This web site, dedicated to the writings of Jane Johnston Schoolcraft and the world she lived in, is designed to accompany The Sound the Stars Make Rushing Through the Sky: The Writings of Jane Johnston Schoolcraft, edited by Robert Dale Parker. Published by the University of Pennsylvania Press, The Sound the Stars Make Rushing Through the Sky offers an edited and annotated collection of Schoolcraft’s writings, together with a cultural history, biography, and literary critical introduction.
Jane Johnston Schoolcraft (her English name) or Bamewawagezhikaquay (her Ojibwe name), Woman of the Sound the Stars Make Rushing Through the Sky, was born in 1800 in Sault Ste. Marie in what is now the state of Michigan. By the time she died in 1842, she had produced a large body of literary and other writings. Eclipsed from the historical record by her famous husband, Henry Rowe Schoolcraft (1793-1864), Jane Johnston Schoolcraft was nevertheless among the first American Indian writers. She was also the first known American Indian literary writer, the first known Indian woman writer, the first known Indian poet, the first known poet to write poems in a Native American language, and the first known American Indian to write out traditional Indian stories (as opposed to transcribing and translating from someone else’s oral delivery, which she did also). Her stories became a key source for Henry Wadsworth Longfellow’s sensational bestseller The Song of Hiawatha. The Sound the Stars Make Rushing Through the Sky finally makes her writing available, most of it from manuscripts and appearing in print for the first time.

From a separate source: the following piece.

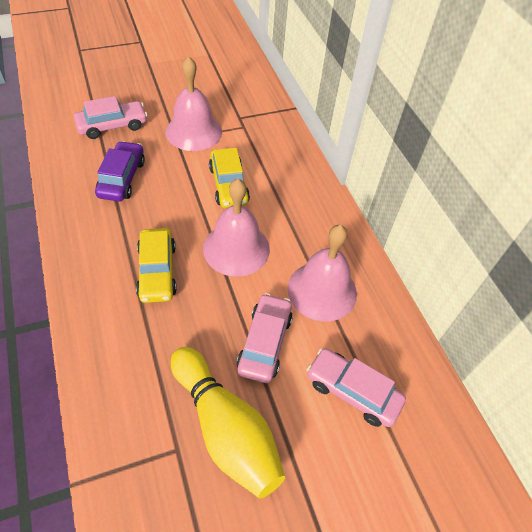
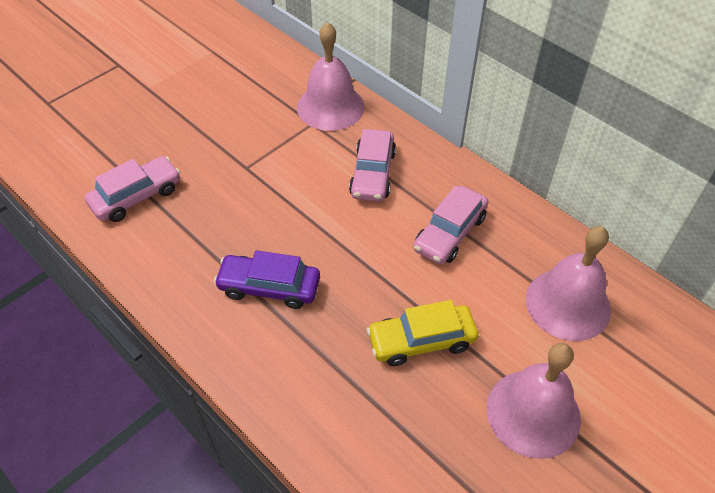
yellow bowling pin: 1 -> 0
yellow car: 2 -> 1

Schoolcraft’s mother, Ozhaguscodaywayquay, was born in Chequamegon in the mid 1770s, near the present Chequamegon Bay and La Pointe in the northernmost part of what is now Wisconsin. Ozhaguscodaywayquay’s father was Waubojeeg, a war chief famed for leadership in war and civil life as well as for eloquence in story and song. Schoolcraft’s father, John Johnston, was born into a Scotch-Irish family in the north of Ireland in 1762. He left for the United States and Canada in 1790 and eventually set out as a fur trader, traveling by canoe to Mackinac Island and the Chequamegon area. After their marriage, Ozhaguscodaywayquay and John Johnston settled in Sault Ste. Marie, where together they built a prosperous fur trade business and raised eight children, while also playing leading roles in the surrounding Ojibwe and Euro-American communities.
The photo at the top of the website shows the Mackinac Bridge. Completed in 1957, it crosses the Straits of Mackinac to connect the Lower and Upper Peninsulas of the state of Michigan. Schoolcraft crossed the same waters many times by canoe. At 5 miles long, the Mackinac Bridge is the world’s longest total suspension bridge.